GIVEN DATA =

━━━━━━━━━━━━━━━━━━━━━━━━━━━━━━

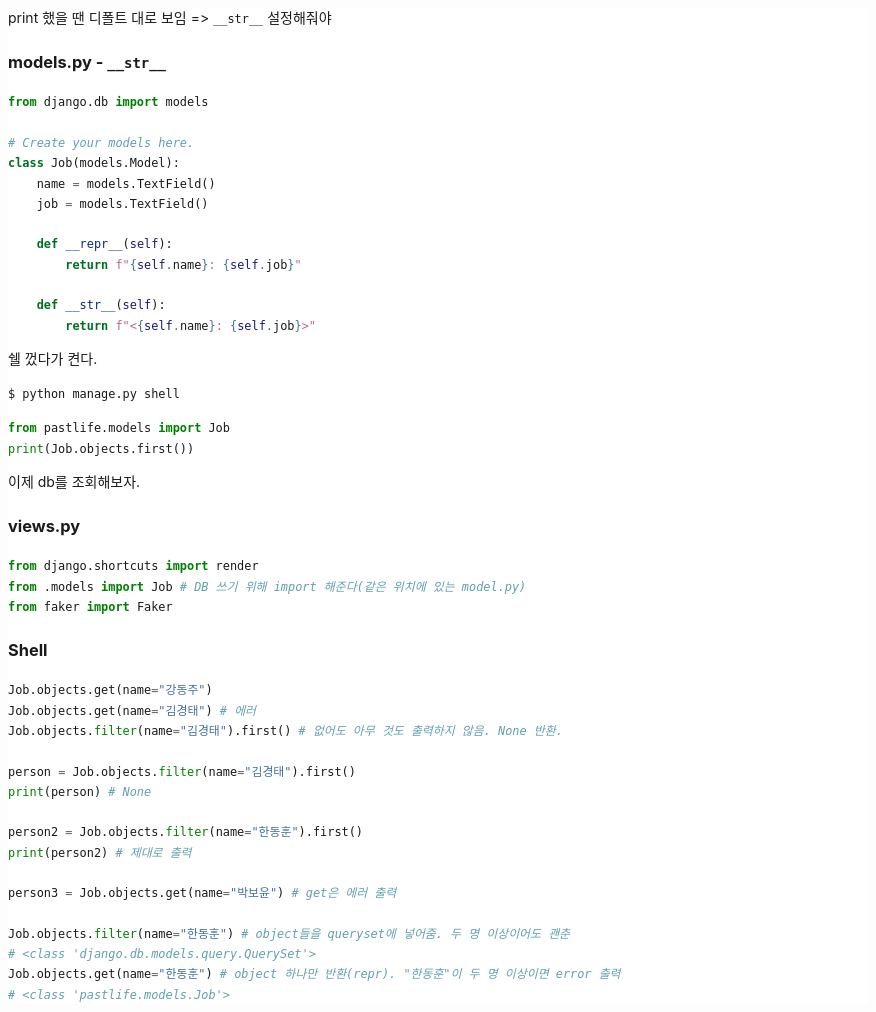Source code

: print 했을 땐 디폴트 대로 보임 => `__str__` 설정해줘야



### models.py - `__str__`

```python
from django.db import models

# Create your models here.
class Job(models.Model):
    name = models.TextField()
    job = models.TextField()
    
    def __repr__(self):
        return f"{self.name}: {self.job}"
        
    def __str__(self):
        return f"<{self.name}: {self.job}>"
```



쉘 껐다가 켠다.

`$ python manage.py shell`

```python
from pastlife.models import Job
print(Job.objects.first())
```



이제 db를 조회해보자.

### views.py

```python
from django.shortcuts import render
from .models import Job # DB 쓰기 위해 import 해준다(같은 위치에 있는 model.py)
from faker import Faker
```



### Shell

```python
Job.objects.get(name="강동주")
Job.objects.get(name="김경태") # 에러
Job.objects.filter(name="김경태").first() # 없어도 아무 것도 출력하지 않음. None 반환.

person = Job.objects.filter(name="김경태").first()
print(person) # None

person2 = Job.objects.filter(name="한동훈").first()
print(person2) # 제대로 출력

person3 = Job.objects.get(name="박보윤") # get은 에러 출력
 
Job.objects.filter(name="한동훈") # object들을 queryset에 넣어줌. 두 명 이상이어도 괜춘
# <class 'django.db.models.query.QuerySet'>
Job.objects.get(name="한동훈") # object 하나만 반환(repr). "한동훈"이 두 명 이상이면 error 출력
# <class 'pastlife.models.Job'>
```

━━━━━━━━━━━━━━━━━━━━━━━━━━━━━━

PROBLEM DETAILS = Each line above that has the word "import" should be copied.

WORKED SOLUTION =
from django.db import models
from pastlife.models import Job
from django.shortcuts import render
from .models import Job # DB 쓰기 위해 import 해준다(같은 위치에 있는 model.py)
from faker import Faker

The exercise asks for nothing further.